_Goal of the exercise:_ Copy all lines of the listing that include the string "Цвет".

/---

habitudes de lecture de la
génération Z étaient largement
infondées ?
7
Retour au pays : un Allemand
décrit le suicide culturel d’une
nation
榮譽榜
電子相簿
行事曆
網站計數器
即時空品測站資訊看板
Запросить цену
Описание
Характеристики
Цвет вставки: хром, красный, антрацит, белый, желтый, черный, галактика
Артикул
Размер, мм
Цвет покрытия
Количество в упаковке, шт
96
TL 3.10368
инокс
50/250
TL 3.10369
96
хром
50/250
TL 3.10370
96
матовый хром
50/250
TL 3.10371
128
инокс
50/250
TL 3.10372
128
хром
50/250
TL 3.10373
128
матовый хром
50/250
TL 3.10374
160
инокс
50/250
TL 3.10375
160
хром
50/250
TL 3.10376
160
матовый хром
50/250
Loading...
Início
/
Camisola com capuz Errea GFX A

\---
/---

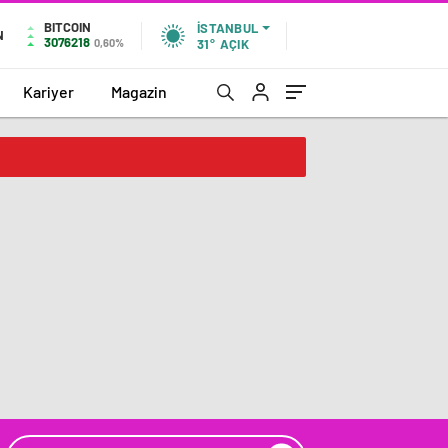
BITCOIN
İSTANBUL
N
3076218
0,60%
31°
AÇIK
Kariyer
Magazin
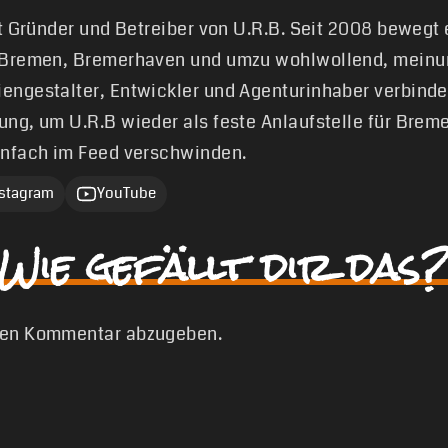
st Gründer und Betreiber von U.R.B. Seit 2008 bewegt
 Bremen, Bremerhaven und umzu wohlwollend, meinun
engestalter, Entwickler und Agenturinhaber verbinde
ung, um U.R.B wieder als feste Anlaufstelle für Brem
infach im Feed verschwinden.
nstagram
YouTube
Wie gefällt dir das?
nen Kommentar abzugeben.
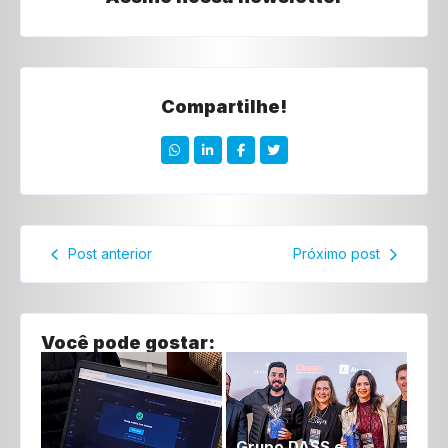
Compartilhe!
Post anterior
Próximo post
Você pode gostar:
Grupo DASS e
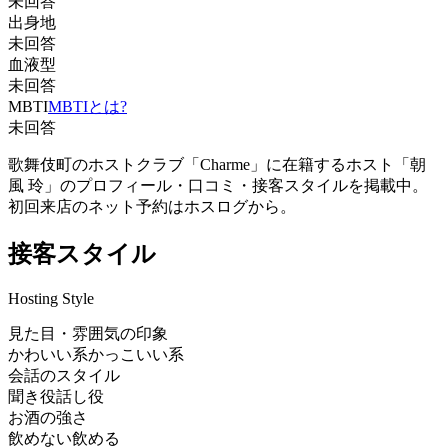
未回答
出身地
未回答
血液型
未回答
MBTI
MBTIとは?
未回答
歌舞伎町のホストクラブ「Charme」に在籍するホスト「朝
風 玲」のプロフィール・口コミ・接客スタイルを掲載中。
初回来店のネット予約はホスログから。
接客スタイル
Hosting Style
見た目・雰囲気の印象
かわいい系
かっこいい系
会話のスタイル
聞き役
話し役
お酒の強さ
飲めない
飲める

\---

_Exercise answer:_
Цвет вставки: хром, красный, антрацит, белый, желтый, черный, галактика
Цвет покрытия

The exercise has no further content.